Creating a site with Pelican and org-mode

Mon 26 May 2014 — Filed under org-mode; tags: org-mode

org-mode integration
- Arranging content in subdirectories
- Syntax highlighting
Choosing a theme
Hosting on github pages
Examples

Never one to pass up the opportunity for yak-shaving, I thought I'd finally try to settle on a publishing platform for various notes and other content that I have scattered about on the web. The repository is on GitHub.

I much prefer to generate content in org-mode, but I couldn't manage to get org-publish to organize content in the way I wanted, or to be easily compiled in batch mode.

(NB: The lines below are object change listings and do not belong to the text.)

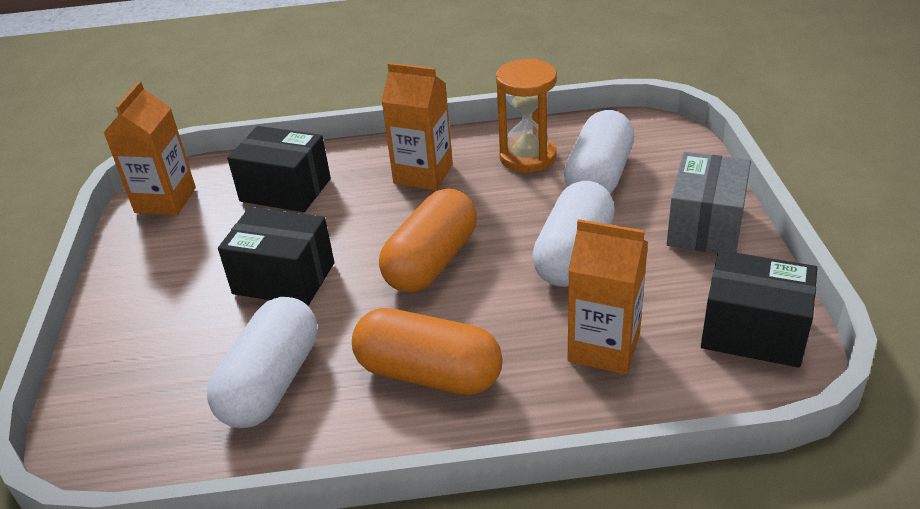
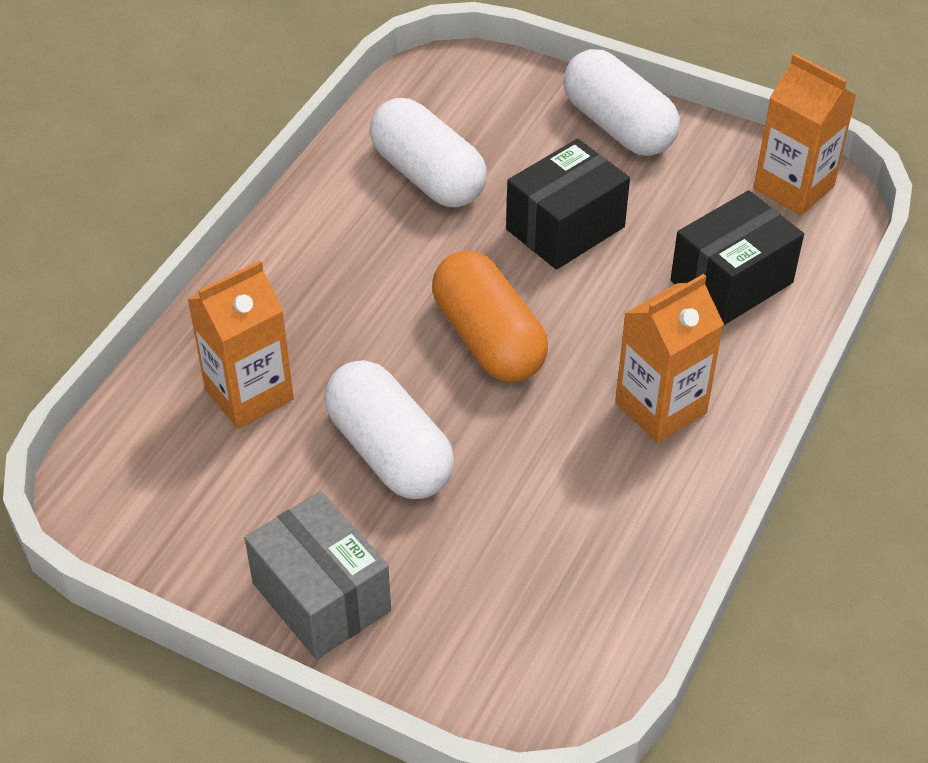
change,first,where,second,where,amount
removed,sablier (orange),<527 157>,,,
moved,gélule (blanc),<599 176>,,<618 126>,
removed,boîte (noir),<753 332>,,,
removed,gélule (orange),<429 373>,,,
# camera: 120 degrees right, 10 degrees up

When I learned that the Pelican static site generator could import html and saw another effort to use the two together, I thought I'd give it a shot.

org-mode integration

At a basic level, integration with org-mode is pretty simple: Pelican can import html content with page metadata provided in the header. Since I already have some tools for exporting org-mode from the command line (the project is named org-export), it was pretty easy to write a utility for this purpose.

org-export pelican -h

Command line options:

 --infile     path to input .org file
 --outfile    path to output .html file (use base name of infile by
              default)
 --add-langs  comma-delimited list of additional languages to enable
              in code blocks

The utility renders the just body of the page (leaving all of the styling, etc to Pelican) and provides page metadata in the header, for example:

head ../content/getting-started.html

<html>
    <head>
        <title>Creating a site with Pelican and org-mode</title>
        <meta name="authors" content="Noah Hoffman">
        <meta name="date" content="2014-05-26">
        <meta name="category" content="org-mode">
        <meta name="tags" content="org-mode, pelican, elisp">
        <meta name="save_as" content="getting-started.html">
        <meta name="url" content="getting-started.html">
    </head>

Specifying "save_as" and "url" was more convenient than trying to guess how Pelican would name the page.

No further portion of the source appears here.